**DATA PROVIDED**
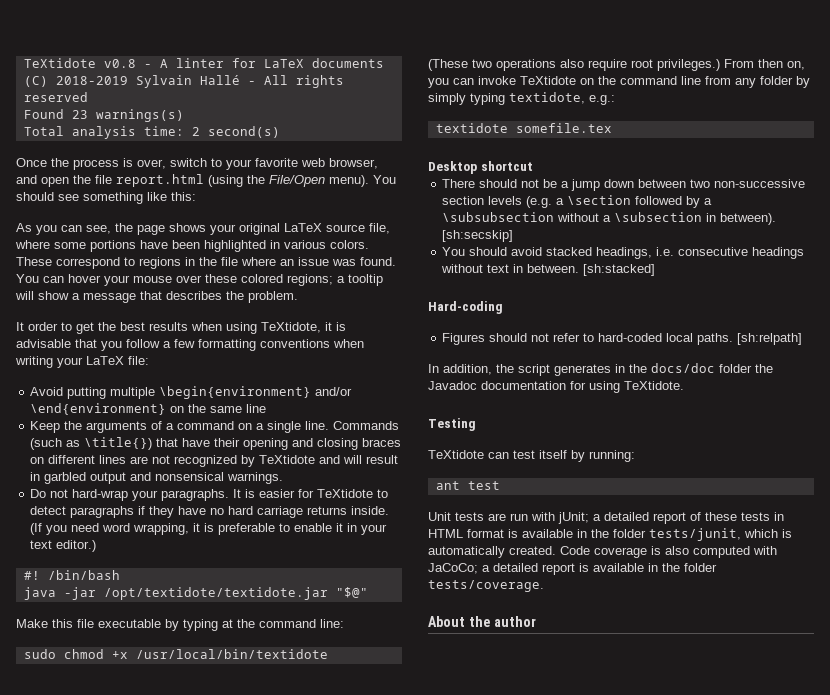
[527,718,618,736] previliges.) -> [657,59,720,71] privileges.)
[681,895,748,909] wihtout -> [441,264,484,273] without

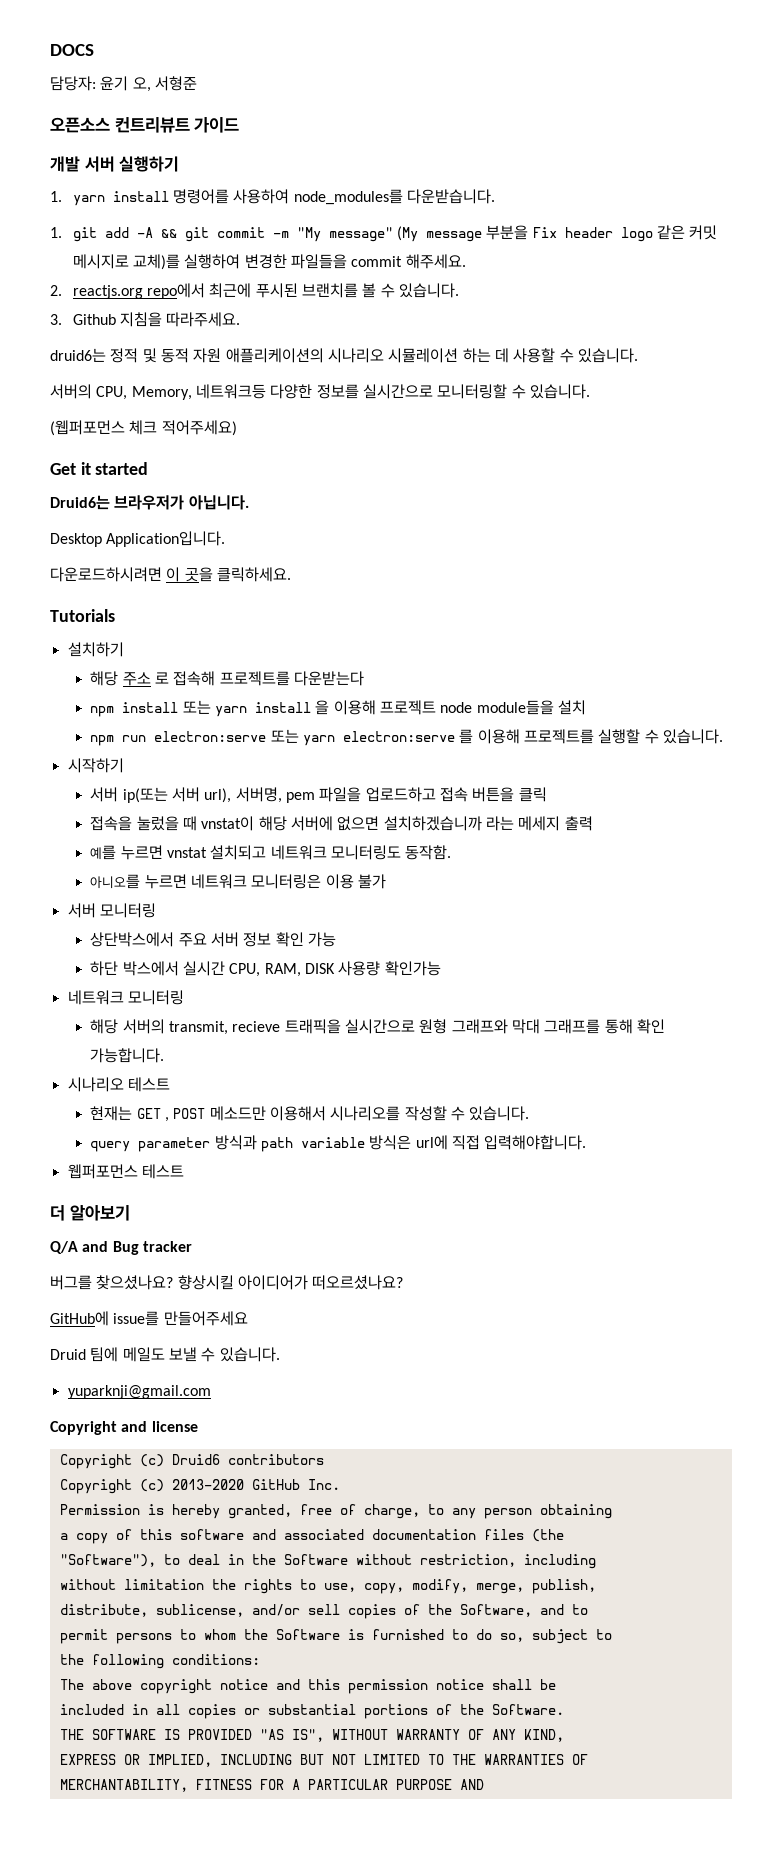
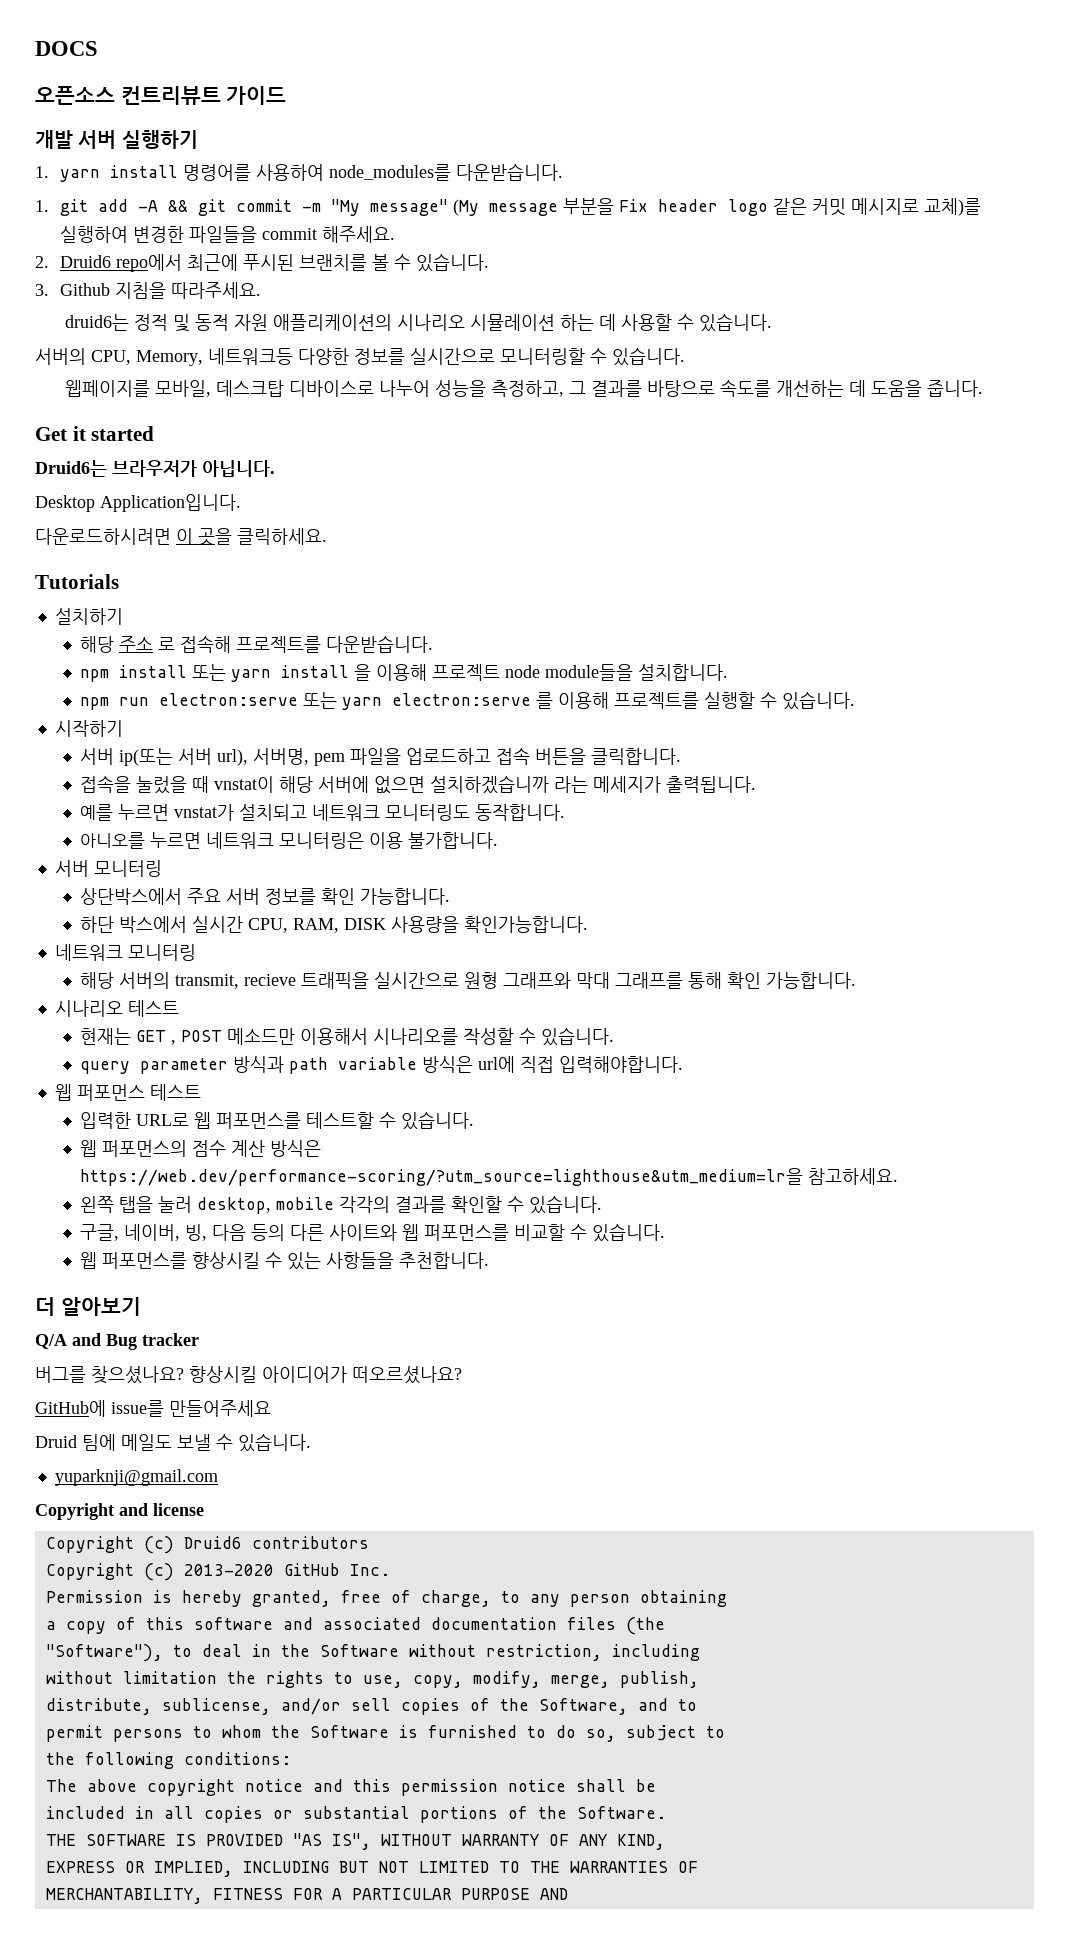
[50,76,197,92] // 담당자: 윤기 오, 서형준 -> (98, 48) none
[72,285,143,299] reactjs.org -> [60,255,112,268] Druid6
[50,420,237,436] (웹퍼포먼스 체크 적어주세요) -> [65,379,984,397] 웹페이지를 모바일, 데스크탑 디바이스로 나누어 성능을 측정하고, 그 결과를 바탕으로 속도를 개선하는 데 도움을 줍니다.
[293,671,364,686] 다운받는다 -> [325,635,433,653] 다운받습니다.
[557,700,586,715] 설치 -> [637,664,728,681] 설치합니다.
[518,787,547,802] 클릭 -> [590,748,681,765] 클릭합니다.
[518,816,593,831] 메세지 출력 -> [592,776,756,793] 메세지가 출력됩니다.
[167,847,208,858] vnstat -> [173,804,234,821] vnstat가
[405,845,452,860] 동작함. -> [474,804,565,821] 동작합니다.
[357,874,386,889] 불가 -> [407,832,498,849] 불가합니다.
[243,932,336,947] 정보 확인 가능 -> [264,888,450,905] 정보를 확인 가능합니다.
[338,961,441,976] 사용량 확인가능 -> [390,916,588,933] 사용량을 확인가능합니다.
[67,1164,184,1179] 웹퍼포먼스 테스트 -> [54,1084,201,1101] [79,1111,474,1130] [79,1140,321,1157] [79,1168,898,1186] [79,1195,602,1214] [79,1223,665,1242] [79,1252,489,1270] 웹 퍼포먼스 테스트 // 입력한 URL로 웹 퍼포먼스를 테스트할 수 있습니다. // 웹 퍼포먼스의 점수 계산 방식은 https://web.dev/performance-scoring/?utm_source=lighthouse&utm_medium=lr을 참고하세요. // 왼쪽 탭을 눌러 desktop, mobile 각각의 결과를 확인할 수 있습니다. // 구글, 네이버, 빙, 다음 등의 다른 사이트와 웹 퍼포먼스를 비교할 수 있습니다. // 웹 퍼포먼스를 향상시킬 수 있는 사항들을 추천합니다.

**TASK STATEMENT**
Above are the records; from them, give again exactly the lines from the one containing "[518,816,593,831] 메세지 출력" through the one containing "[357,874,386,889] 불가 ->", both included.

**RESPONSE TO THE TASK**
[518,816,593,831] 메세지 출력 -> [592,776,756,793] 메세지가 출력됩니다.
[167,847,208,858] vnstat -> [173,804,234,821] vnstat가
[405,845,452,860] 동작함. -> [474,804,565,821] 동작합니다.
[357,874,386,889] 불가 -> [407,832,498,849] 불가합니다.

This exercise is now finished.